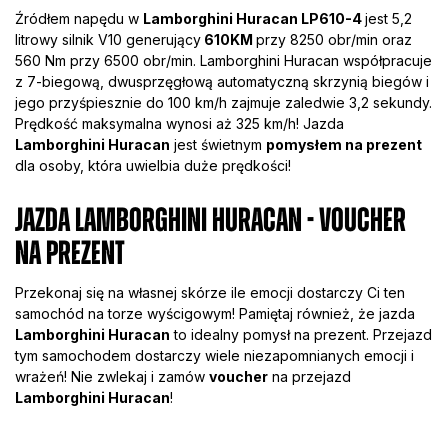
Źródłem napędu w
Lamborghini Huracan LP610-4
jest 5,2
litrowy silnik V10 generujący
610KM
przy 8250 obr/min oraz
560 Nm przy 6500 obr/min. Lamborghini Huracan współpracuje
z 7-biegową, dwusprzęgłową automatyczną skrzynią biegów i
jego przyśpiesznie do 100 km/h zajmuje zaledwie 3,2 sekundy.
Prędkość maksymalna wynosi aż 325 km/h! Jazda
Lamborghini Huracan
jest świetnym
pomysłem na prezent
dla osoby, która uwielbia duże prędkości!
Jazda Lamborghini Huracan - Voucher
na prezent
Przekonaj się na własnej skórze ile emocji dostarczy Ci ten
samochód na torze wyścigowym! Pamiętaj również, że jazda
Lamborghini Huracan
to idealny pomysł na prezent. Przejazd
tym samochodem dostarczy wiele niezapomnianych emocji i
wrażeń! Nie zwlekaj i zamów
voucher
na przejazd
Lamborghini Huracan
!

* * *

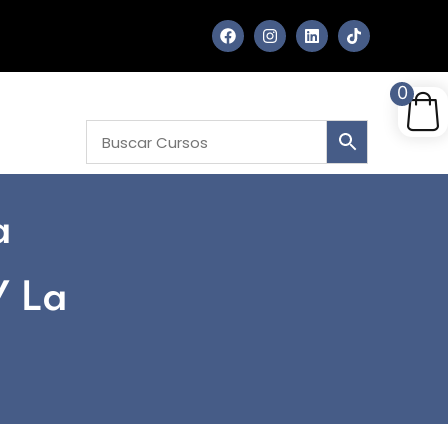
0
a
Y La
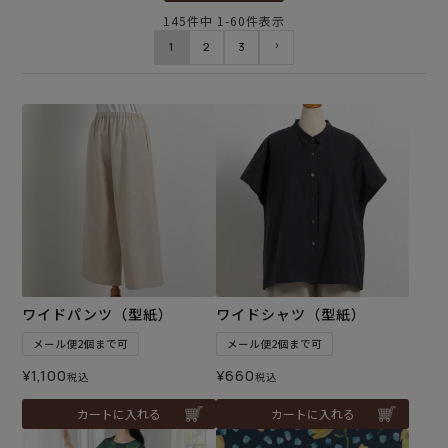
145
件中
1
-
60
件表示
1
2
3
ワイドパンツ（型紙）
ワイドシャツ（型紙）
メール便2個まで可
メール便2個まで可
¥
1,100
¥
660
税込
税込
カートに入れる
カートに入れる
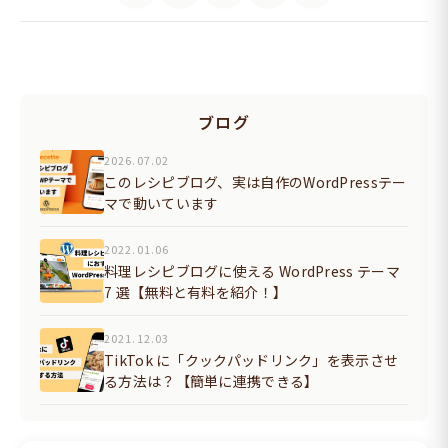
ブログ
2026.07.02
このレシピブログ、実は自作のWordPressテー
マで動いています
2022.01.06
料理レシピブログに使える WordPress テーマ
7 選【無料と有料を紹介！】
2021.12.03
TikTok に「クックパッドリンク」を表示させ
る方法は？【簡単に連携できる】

### Assigned task
Which lines above contain the word "dostarczy"? Copy each of them.

### Response below
Przekonaj się na własnej skórze ile emocji dostarczy Ci ten
tym samochodem dostarczy wiele niezapomnianych emocji i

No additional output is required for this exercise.